William John McKenzie (15 July 1861 – 23 June 1895) was a Canadian missionary to Korea. He was born at West Bay, western Cape Breton Island and studied at Pictou Academy, Dalhousie College, and the Presbyterian College in Halifax, Nova Scotia. He served as a missionary to Labrador in 1888–89, and was ordained as a minister of the Presbyterian Church of Canada in 1891.

McKenzie resolved to go to Korea as a missionary, but he was unable to obtain denominational support, so he went as an independent missionary. He arrived in Korea on 12 December 1893. He witnessed both the Donghak Peasant Revolution and the First Sino-Japanese War.

McKenzie worked in Songchon "completely isolated from Westerners... he dressed as a Korean scholar, ate only Korean food and set up residence in a Korean house, even sleeping on the traditional Korean ondol." McKenzie instilled a self-supporting spirit in the Korean Christians; Young-sik Yoo calls this "the most remarkable contribution McKenzie made to Korean mission history". He also started a school which taught boys and girls together, "an unheard practice in a Confucian society."

In June 1895, McKenzie became ill from sunstroke and typhus, and shot himself. Young-sik Yoo cites the American medical missionary, J. Hunter Wells:
About the first duty as a doctor I was called upon to perform was to investigate the suicide of Mr. McKenzie who was possessed of the erroneous idea of the appropriateness of isolation, exile, Korean food and so forth... when he shot himself he was a victim to the 'isolation-exile' theory.
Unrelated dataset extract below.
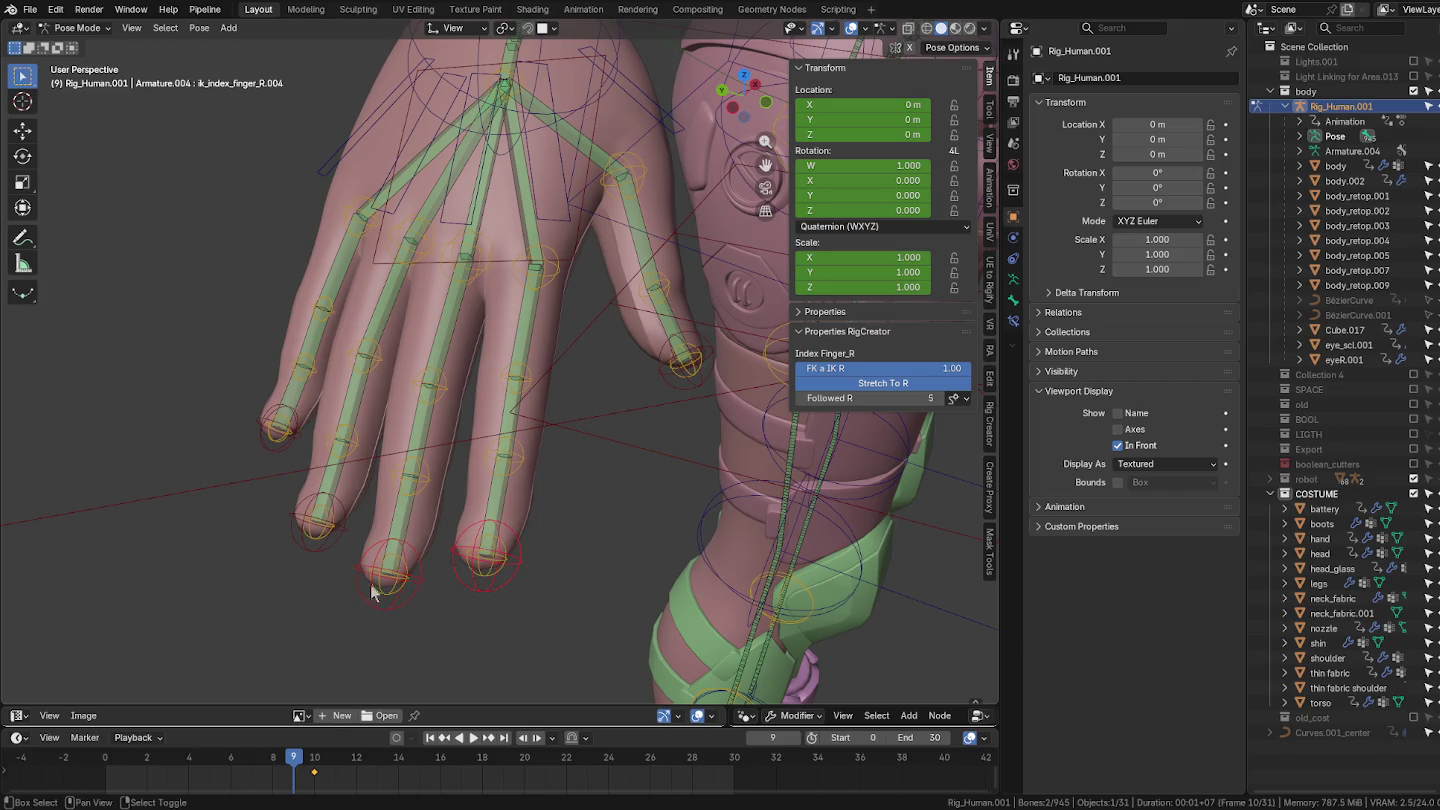
shift+click(316, 536)
shift+click(317, 541)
McKenzie's suicide is often omitted in biographical descriptions. Elizabeth McCully's 1903 biography A Corn of Wheat makes no mention of it, but says:
Through that hard night and the Sabbath morning following, he fought bravely for life; but the release was near and the "good soldier of Jesus Christ" was done with his earthly battles. While Mr. Saw and the other Christians were at morning service and a young boy watched beside him, death came.

W. Hamish Ion suggests that McKenzie's death "became part of the mythology surrounding missionary work in Korea," and that to Presbyterians in the Maritimes, he had "died a martyr's death." Yoo notes that
His suicide in 1895, after less than two years in the field, prompted the Presbyterian Church Council of the Maritime to assume stricter control over the movement. From this time onwards, only "regular", i.e. officially-sanctioned, missionaries were dispatched to Korea. This change marked the formal beginning of organized Canadian Presbyterian mission work in Korea, which started in 1898.]After Mckenzie's death, the Foreign Mission Committee (Eastern Division) sent William Foote, Robert Grierson, and Duncan MacRae to officially establish mission work in Korea.